→ **PROBLEMS AND TASKS**:
#1 In the Canadian jobless rate article, by how much did full-time jobs fall in April?
#2 Reproduce the part of the Canadian jobless rate article that opens with the words containing "Canada's Jobless Rate" and closes with "economist Michael Dolega.", swapping each "unemployment rate" for "jobless rate".

→ **EXTRACTED TEXT**:
=====

Canada's Jobless Rate Lowest In 9 Years As Youth Leave Workforce

Canada's unemployment rate dropped to its lowest level in nine years in April, Statistics Canada reported Friday, but that drop was due to young people leaving the workforce.

Overall employment grew by a tepid 3,200 jobs in April, but there were 22,500 fewer youths aged 15 to 24 in the workforce than there was a month earlier.

Job quality declined, as full-time jobs fell by 31,000 and part-time jobs rose by 34,000.

With fewer young people looking for work, the unemployment rate dipped to 6.5 per cent, the lowest since October, 2008, StatsCan said in its Labour Force Survey.

"The unemployment rate, while at its lowest level in nine years, declined for the 'wrong' reason as people left the labour force and participation rate declined to its lowest level since the summer of 2016," noted TD Bank senior economist Michael Dolega.

Broken down by province, British Columbia was the big winner in April, adding 11,300 jobs, the largest increase of any province. Its jobless rate rose a notch to 5.5 per cent. Newfoundland and Prince Edward Island were the only other provinces to eke out job gains.

=====

→ **EXTRACTED DATA**:
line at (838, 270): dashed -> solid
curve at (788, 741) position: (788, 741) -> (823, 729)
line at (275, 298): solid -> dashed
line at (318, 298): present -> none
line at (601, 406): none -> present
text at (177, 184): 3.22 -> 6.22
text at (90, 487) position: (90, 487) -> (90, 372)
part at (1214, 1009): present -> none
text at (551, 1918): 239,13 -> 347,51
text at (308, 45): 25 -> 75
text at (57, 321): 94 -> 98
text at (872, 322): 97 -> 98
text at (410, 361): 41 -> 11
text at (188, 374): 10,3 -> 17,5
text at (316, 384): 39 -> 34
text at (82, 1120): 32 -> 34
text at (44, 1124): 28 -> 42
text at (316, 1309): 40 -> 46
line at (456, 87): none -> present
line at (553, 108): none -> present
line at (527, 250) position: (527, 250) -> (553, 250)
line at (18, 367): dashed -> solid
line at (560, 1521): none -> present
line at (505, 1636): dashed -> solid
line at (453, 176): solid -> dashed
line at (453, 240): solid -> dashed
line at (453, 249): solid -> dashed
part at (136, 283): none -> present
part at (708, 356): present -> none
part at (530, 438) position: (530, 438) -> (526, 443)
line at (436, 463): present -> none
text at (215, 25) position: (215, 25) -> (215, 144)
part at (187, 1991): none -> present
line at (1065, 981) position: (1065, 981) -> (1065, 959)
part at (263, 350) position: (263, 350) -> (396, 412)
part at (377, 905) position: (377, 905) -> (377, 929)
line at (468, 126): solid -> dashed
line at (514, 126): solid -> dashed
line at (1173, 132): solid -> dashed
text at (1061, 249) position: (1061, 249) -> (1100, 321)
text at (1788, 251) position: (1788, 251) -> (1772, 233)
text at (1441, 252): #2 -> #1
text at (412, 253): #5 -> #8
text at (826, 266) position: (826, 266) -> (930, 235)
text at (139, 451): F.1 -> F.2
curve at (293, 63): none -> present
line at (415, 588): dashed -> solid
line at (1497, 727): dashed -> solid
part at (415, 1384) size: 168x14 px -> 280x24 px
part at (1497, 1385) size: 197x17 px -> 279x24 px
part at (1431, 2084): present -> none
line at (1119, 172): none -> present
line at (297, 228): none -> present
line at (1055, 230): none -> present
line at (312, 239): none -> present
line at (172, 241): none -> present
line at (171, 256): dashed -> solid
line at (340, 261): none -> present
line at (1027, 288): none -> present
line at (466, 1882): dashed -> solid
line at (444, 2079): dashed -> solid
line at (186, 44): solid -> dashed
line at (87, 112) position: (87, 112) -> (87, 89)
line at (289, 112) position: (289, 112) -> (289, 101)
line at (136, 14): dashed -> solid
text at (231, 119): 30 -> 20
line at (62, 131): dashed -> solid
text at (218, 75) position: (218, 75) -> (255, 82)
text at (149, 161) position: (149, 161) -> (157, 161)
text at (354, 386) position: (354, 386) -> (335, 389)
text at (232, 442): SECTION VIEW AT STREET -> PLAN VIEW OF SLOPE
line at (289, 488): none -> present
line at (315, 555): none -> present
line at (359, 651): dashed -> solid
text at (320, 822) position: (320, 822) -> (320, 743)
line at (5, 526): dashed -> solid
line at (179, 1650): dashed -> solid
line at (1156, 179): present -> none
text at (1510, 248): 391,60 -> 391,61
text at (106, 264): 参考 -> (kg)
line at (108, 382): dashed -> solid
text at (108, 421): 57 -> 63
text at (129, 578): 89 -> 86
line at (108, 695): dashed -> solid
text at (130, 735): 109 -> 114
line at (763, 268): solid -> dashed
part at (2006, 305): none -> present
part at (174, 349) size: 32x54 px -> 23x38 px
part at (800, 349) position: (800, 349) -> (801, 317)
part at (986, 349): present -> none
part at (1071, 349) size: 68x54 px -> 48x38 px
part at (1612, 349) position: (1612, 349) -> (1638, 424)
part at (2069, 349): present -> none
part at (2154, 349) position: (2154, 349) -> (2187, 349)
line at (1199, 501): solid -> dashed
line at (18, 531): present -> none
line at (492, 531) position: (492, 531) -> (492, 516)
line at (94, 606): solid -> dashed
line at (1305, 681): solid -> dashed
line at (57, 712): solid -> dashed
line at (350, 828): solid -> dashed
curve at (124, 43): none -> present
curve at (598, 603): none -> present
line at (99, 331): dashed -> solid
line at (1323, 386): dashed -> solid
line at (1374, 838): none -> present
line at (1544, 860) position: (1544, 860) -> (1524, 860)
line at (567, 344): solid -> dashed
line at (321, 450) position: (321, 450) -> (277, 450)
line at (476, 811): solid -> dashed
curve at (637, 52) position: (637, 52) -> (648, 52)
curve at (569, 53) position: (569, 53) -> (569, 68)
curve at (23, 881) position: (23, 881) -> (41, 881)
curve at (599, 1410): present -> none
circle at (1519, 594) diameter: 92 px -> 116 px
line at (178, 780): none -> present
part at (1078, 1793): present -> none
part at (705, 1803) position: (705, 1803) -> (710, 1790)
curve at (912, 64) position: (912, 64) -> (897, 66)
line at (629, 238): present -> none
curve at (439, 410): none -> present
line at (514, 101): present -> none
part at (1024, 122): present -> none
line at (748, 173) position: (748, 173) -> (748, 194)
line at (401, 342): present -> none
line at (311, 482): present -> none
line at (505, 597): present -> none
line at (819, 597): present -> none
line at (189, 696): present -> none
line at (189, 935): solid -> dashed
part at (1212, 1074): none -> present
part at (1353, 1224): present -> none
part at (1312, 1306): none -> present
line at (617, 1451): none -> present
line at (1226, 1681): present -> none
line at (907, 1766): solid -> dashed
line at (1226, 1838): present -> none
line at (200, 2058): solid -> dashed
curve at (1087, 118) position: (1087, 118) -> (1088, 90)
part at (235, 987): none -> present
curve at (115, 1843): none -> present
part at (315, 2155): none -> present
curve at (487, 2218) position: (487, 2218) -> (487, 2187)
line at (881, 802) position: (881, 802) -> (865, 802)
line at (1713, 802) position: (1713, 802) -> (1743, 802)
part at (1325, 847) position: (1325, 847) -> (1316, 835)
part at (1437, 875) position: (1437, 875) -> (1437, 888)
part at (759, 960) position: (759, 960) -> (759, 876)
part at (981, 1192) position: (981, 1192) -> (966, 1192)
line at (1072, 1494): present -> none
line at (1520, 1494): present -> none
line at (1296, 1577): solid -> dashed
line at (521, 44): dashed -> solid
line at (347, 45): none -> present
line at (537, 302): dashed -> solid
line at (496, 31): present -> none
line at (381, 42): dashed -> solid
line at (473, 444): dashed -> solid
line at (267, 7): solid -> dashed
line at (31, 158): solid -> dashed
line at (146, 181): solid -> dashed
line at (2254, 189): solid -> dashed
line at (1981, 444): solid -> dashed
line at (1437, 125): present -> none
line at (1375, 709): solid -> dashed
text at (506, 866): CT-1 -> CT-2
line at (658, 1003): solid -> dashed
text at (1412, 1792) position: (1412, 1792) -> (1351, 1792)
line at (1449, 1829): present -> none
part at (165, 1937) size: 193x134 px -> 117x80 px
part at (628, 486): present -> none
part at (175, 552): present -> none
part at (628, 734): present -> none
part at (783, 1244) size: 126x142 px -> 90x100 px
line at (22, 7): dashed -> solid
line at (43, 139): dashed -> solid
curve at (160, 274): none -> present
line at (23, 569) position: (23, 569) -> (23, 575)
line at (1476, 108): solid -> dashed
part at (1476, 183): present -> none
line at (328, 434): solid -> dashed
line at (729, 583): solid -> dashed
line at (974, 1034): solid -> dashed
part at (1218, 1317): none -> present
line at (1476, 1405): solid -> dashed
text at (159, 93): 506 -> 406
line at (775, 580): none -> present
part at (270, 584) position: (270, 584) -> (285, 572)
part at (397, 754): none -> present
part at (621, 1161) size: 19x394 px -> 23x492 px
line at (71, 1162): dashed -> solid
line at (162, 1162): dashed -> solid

=====

→ **SOLUTIONS FOR EACH TASK**:
#1 Full-time jobs fell by 31,000.

#2
Canada's Jobless Rate Lowest In 9 Years As Youth Leave Workforce

Canada's jobless rate dropped to its lowest level in nine years in April, Statistics Canada reported Friday, but that drop was due to young people leaving the workforce.

Overall employment grew by a tepid 3,200 jobs in April, but there were 22,500 fewer youths aged 15 to 24 in the workforce than there was a month earlier.

Job quality declined, as full-time jobs fell by 31,000 and part-time jobs rose by 34,000.

With fewer young people looking for work, the jobless rate dipped to 6.5 per cent, the lowest since October, 2008, StatsCan said in its Labour Force Survey.

"The jobless rate, while at its lowest level in nine years, declined for the 'wrong' reason as people left the labour force and participation rate declined to its lowest level since the summer of 2016," noted TD Bank senior economist Michael Dolega.